JMP instruction and labels

Exercise 5
create an infinite loop (incrementing a variable, for example)
; Exercise 5
; D. Thiebaut
; an infinite loop
start:	lod		index	; increment index
		add-c	1
		sto		index		

		jmp		start
		hlt

@15
index:	data		


Exercise 6
create an infinite loop that stores 55 in all the memory words the memory starting at 10
; Exercise 6
; D. Thiebaut
; an infinite loop
start:	lod-c	10		; store 10 in index
	sto	index

loop:	lod-c	55		; acc set to 55
	sto-i	index	        ; store 55 where index is pointing

	lod	index	        ; increment index
	add-c	1
	sto	index		

	jmp	loop	        ; loop forever
	hlt

@9
index:	data


Exercise 7
why does the program of Exercise 6 stop or misbehave?

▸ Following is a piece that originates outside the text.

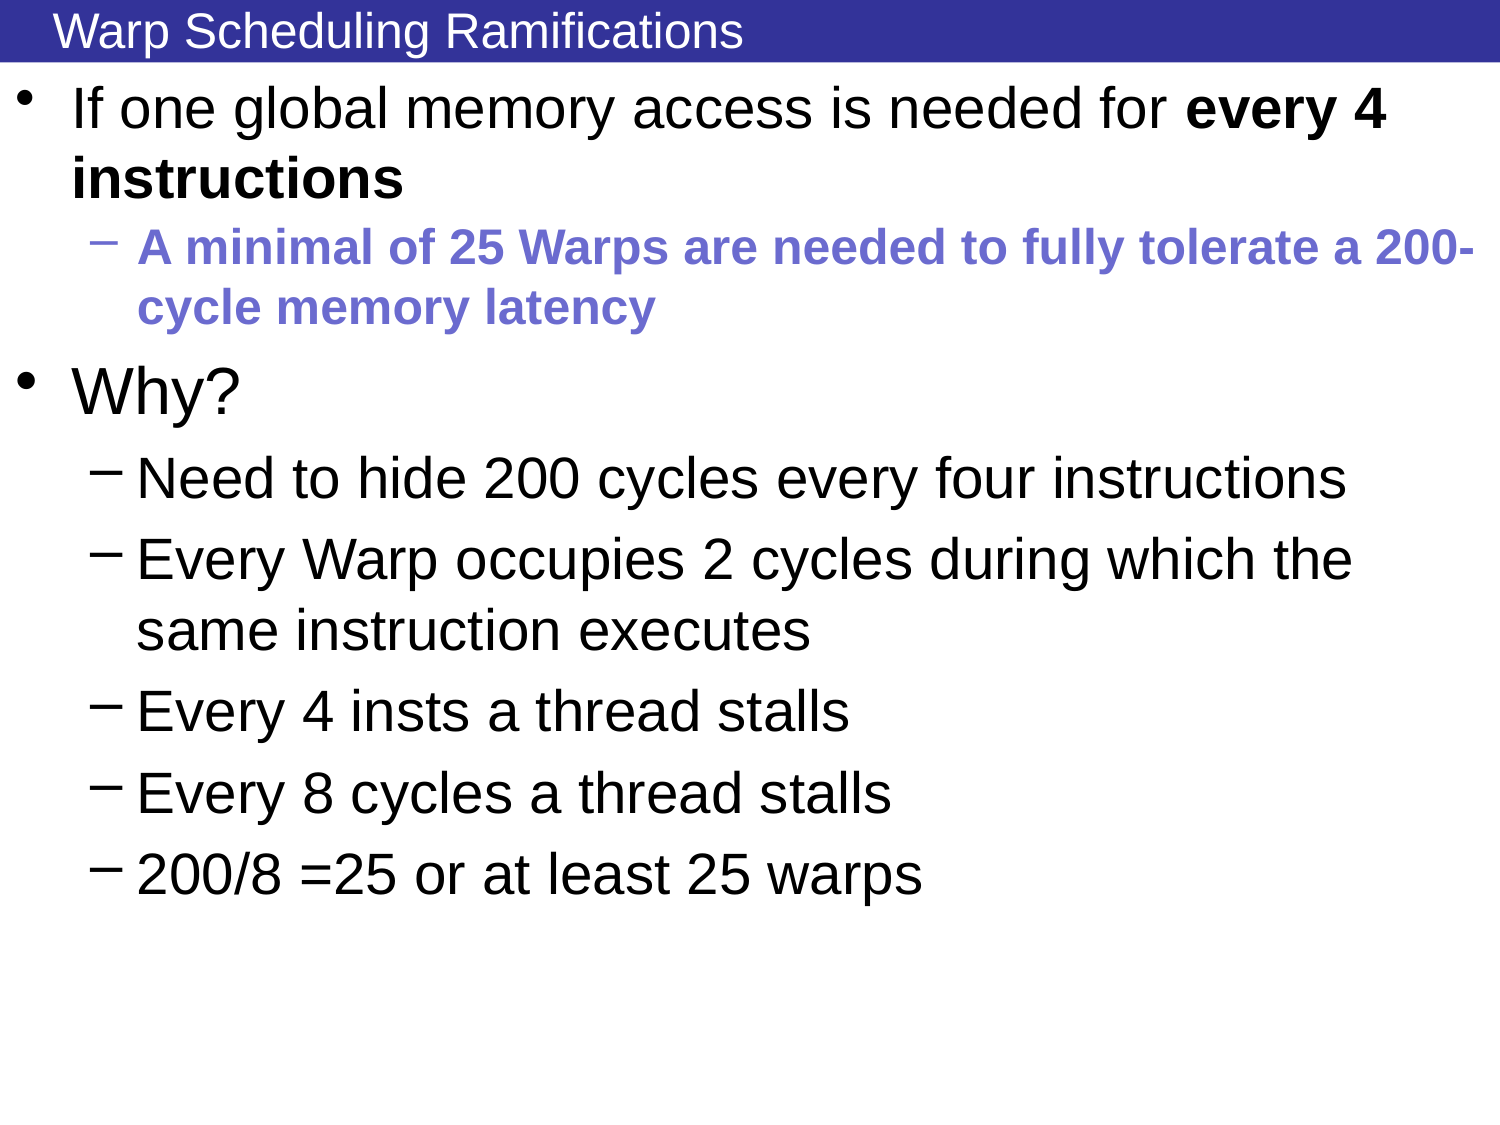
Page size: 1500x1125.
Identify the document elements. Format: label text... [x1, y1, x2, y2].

The memory contains 1024 words of memory. So, each address can be expressed with 10 bits. Address 0 decimal is written as 0000000000 in binary. Address 1023 is written as 1111111111 in binary. So only 10 bits are used by the memory to figure out what address the processor wants to access. When the processor sends Address 1024, in binary it is written with 11 bits: 10000000000, but the memory will only look at the lower 10 bits, which are 0000000000, or memory word 0.

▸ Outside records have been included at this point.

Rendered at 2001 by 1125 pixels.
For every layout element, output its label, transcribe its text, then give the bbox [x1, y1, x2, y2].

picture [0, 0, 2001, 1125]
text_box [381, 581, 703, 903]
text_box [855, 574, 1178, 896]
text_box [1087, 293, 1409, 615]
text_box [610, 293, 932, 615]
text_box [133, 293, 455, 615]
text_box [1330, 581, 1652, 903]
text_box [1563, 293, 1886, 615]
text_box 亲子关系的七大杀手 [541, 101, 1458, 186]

So the program, once it has reached the memory word at 1023 and stored 55 there, continues on with the words at address 0, 1, 2... Essentially the program overwrites itself from memory.

JMZ

Exercise 8
write a loop that loops 10 times (use a counter)
; Exercise 8
; D. Thiebaut
; A program that loops 10 times
;
start:	lod-c	10		; store 10 in counter
	sto	counter

loop:	lod	counter	; decrement counter
	sub-c	1
	sto	counter	; store new value in counter

	jmz	done		; if value in acc is 0, jump to done
	jmp	loop		; otherwise, go back to loop label
done:   hlt			; we're done. Stop!

@10
counter:	data
Exercise 9
write a loop that stores 55 in the memory locations between 15 and 30
; Exercise 8
; D. Thiebaut
; A program that loops 10 times
;
start:	
loop:	lod-c	55		; store 55 indirecty where
	sto-i	index		; index is pointing
	lod	index		; get index
	add-c	1		; increment its value
	sto	index		; store value back in index
	lod	counter	; load counter
	sub-c	1		; decrement it
	sto	counter	; store new value in counter

	jmz	done		; if value in acc is 0, jump to done
	jmp	loop		; otherwise, go back to loop label
done:  hlt			; we're done. Stop!

@13
counter:16		; between 15 and 30, there are 16 words of memory
index:	15
var1:	data